Automated Hadoop Data Management
Features of Activescan
- Automatically detects new files and directories
- Automatically determines the file type and format
- Automatically defines and registers schemas
- Stores all metadata in centralized registry
For people producing an application running on data that has been loaded into HDFS, the first obstacle they face is how to get the data from various files in HDFS into the “schema” required by the application.
One of the main reasons Hadoop is in such a rapid adoption cycle is that it can efficiently process unstructured and semi-structured data. One important point not usually mentioned when its ability to process unstructured data is being touted, is that the processing is often accomplished by transforming the unstructured and semi-structured data into structured data and then using pre-built query processing engines like Hive and Hbase or even R servers. When files are initially loaded into the Hadoop File System (HDFS) they have whatever structures are given by the system that created the files - apache log servers, XML, CSV, text, JSON, etc.
Even if all of the files required by a data scientist are loaded into HDFS from a collection of relational systems, the schemas of each file will be different. So, in both cases, working with collections of unstructured files or collections of relational files, significant transformation work must be accomplished before the files can be used to support either rudimentary or advanced analysis. To date this activity consumes much of the time, up to 70%, of data scientists and application developers working with data in Hadoop.

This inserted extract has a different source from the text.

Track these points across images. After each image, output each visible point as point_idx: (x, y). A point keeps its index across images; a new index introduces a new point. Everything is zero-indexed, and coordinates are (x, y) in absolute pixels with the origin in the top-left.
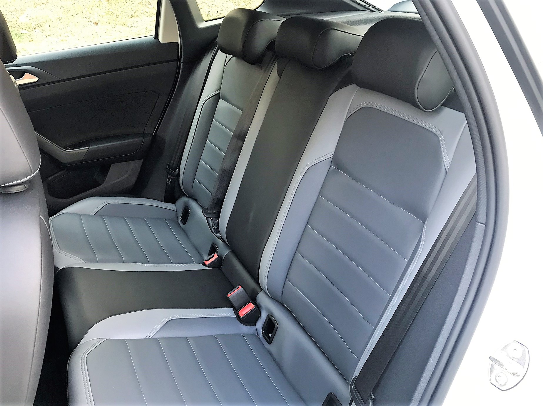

Revelytix has produced significant new technology to make the task of working with collections of files in Hadoop substantially easier. Our product, Loom, includes a feature called ActiveScan which scans HDFS for new files (a new file is any file not already registered with Loom) and when it finds a new file, automatically transform it into the structure required for analysis. This is accomplished by two sub-components of ActiveScan - classifier and formatter. A classifier will introspect a file in HDFS and determine what type of file it is - Apache log file, csv, etc. Once it knows what type of file it has detected it can parse the file and load it into Hive for further processing.. Both the classifier and formatter are pluggable frameworks so that if a classifier for some sort of file is not available in Loom either the customer of Revelytix can create one, same for formatters.
The Activescan framework in Loom also profiles any new files it detects automatically generating much critical metadata about each file - number of rows in tables, number of null values, min, max and mean, standard deviation, file location and format, file partitions, table and column definitions. From this metadata about each file in HDFS we are able to determine the type of file so that a format can be applied specific to its type. Once the type and format are applied, the file can be registered in the Loom registry as a dataset where it becomes a managed asset that can be easily discovered and used by data scientists and application developers.
Loom offers access to both the data in managed datasets and the metadata associated with each dataset available to users either through the Loom API or through Loom’s Hive interface. Loom supports HiveQL and SQL for access to data in the datasets and numerous REST style methods to retrieve or write metadata to the Loom registry via the Loom API.
Managing and working with data in Hadoop via Loom greatly simplifies life for data scientists and application developers.